* **Assignment**: Transcribe exactly, and only, the lines that run from the one containing "<li>(555) 234-5678</li>" through the end of the records.

* **Material for this task**:
┄┄┄┄┄┄┄┄┄┄

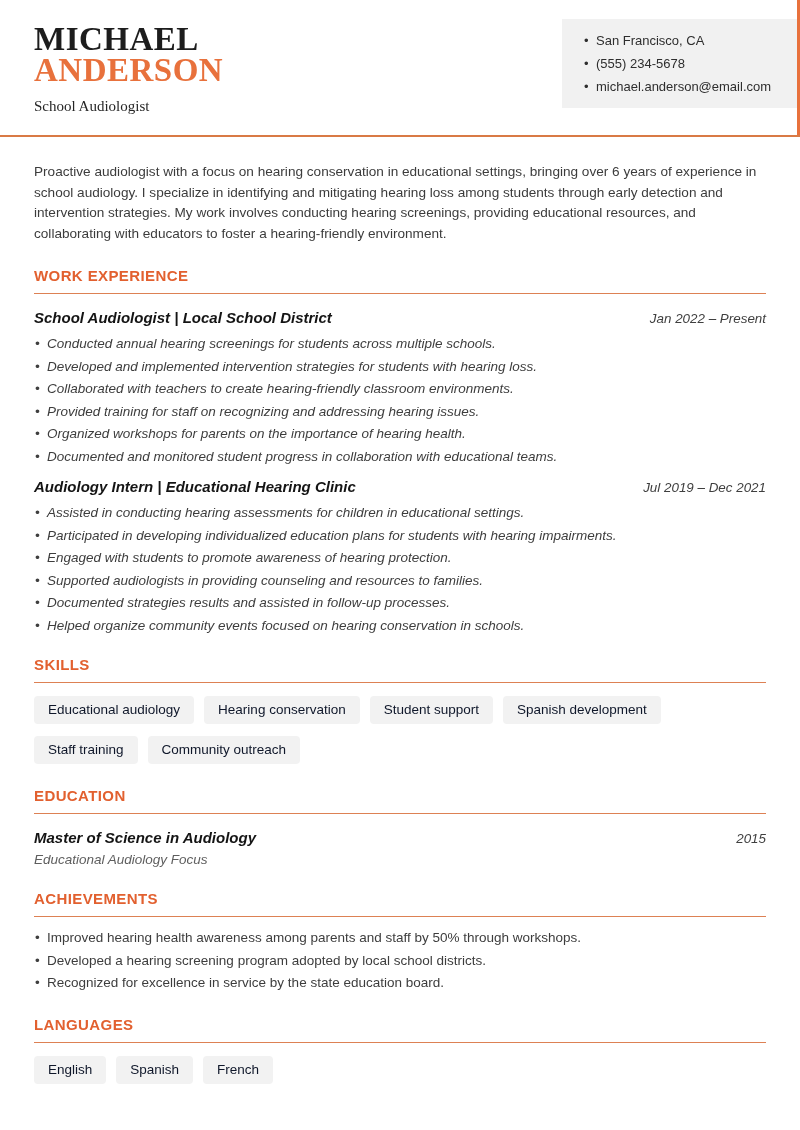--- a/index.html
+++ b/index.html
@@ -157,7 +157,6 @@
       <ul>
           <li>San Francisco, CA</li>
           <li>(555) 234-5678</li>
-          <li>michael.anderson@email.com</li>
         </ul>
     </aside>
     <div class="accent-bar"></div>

┄┄┄┄┄┄┄┄┄┄

* **Solution**:
           <li>(555) 234-5678</li>
-          <li>michael.anderson@email.com</li>
         </ul>
     </aside>
     <div class="accent-bar"></div>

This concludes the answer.